Since we have roundkeys[0], roundkeys[1], ..., roundkeys[5], we can retrieve key[24:32] using Z3. Eventually we found key == b'fGsOY9Xb4Eq5vLdHzDGbJ4QvQqOCQcYm' and could decrypt the flag: actf{if_you_cache_my_drift}. First 🩸!

🔑 Solution script! The full solution script is available here (and its output). Hope this explains how my attack works.

Part V: Attacks without time-reading

Note. This is not my idea. I found this pretty mind-blowing so I shamelessly document this as well. Kudos to UnblvR!
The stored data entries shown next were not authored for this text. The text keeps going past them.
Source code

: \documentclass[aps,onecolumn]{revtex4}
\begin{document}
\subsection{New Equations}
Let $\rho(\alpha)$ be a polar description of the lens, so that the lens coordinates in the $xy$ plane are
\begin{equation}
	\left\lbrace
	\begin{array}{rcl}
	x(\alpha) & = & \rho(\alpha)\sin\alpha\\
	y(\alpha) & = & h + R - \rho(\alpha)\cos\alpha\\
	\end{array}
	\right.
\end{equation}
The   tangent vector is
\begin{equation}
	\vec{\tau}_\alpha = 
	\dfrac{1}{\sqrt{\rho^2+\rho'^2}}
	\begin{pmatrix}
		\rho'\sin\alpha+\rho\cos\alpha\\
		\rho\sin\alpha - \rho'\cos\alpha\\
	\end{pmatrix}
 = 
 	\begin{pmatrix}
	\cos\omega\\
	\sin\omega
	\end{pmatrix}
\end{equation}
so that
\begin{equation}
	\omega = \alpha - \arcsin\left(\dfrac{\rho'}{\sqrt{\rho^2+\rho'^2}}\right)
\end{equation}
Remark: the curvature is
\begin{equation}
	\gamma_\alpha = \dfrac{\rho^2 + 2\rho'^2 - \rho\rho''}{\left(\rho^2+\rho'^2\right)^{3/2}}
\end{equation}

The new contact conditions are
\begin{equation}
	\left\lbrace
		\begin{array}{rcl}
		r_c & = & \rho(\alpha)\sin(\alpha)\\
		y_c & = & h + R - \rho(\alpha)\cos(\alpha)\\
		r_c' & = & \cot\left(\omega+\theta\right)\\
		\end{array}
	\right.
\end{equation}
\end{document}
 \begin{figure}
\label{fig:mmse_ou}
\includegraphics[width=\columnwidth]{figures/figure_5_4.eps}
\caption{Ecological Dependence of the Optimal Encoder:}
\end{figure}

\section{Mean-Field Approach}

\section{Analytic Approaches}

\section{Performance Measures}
In short, one can send a float to determine if an item is cached. One could check if Add(roundkeys[0][0], 1337) is cached by sending the below JSON object:

{"a": [1337.0] "secret": "secret128"} // Request

It happens that an error is thrown if and only if Add(roundkeys[0][0], 1337) is not cached. The cached output will be returned if Add(roundkeys[0][0], 1337) is cached, since ("Add", roundkeys[0][0], 1337) == ("Add", roundkeys[0][0], 1337.0). However, on the other hand, it will attempt to compute roundkeys[0][0] ^ 1337.0. This throws an error since xorring an integer with a float is not a defined behaviour.